* _WORK REQUIRED_
Reproduce word for word the lines of the listing between the lines holding "Como Funciona" and "e e Segurança na", inclusive, and nothing else.
═════ RECORDS SHOWN ═════
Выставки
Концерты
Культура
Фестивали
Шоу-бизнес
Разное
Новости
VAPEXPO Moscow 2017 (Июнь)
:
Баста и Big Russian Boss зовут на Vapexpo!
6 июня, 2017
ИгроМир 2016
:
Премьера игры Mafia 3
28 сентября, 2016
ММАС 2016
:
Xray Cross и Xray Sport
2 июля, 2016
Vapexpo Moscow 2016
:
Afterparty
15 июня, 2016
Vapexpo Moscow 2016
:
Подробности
═════
═════ RECORDS SHOWN ═════
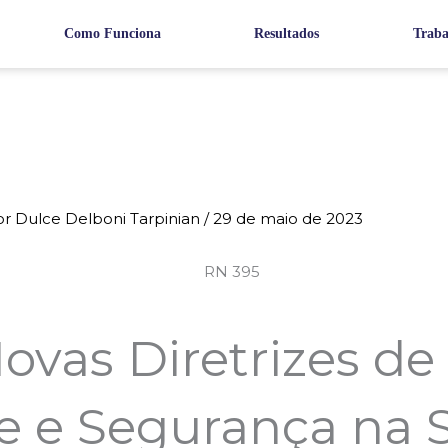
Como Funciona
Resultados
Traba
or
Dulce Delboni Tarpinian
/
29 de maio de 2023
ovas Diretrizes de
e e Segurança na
═════
* _ANSWER_
Como Funciona
Resultados
Traba
or
Dulce Delboni Tarpinian
/
29 de maio de 2023
ovas Diretrizes de
e e Segurança na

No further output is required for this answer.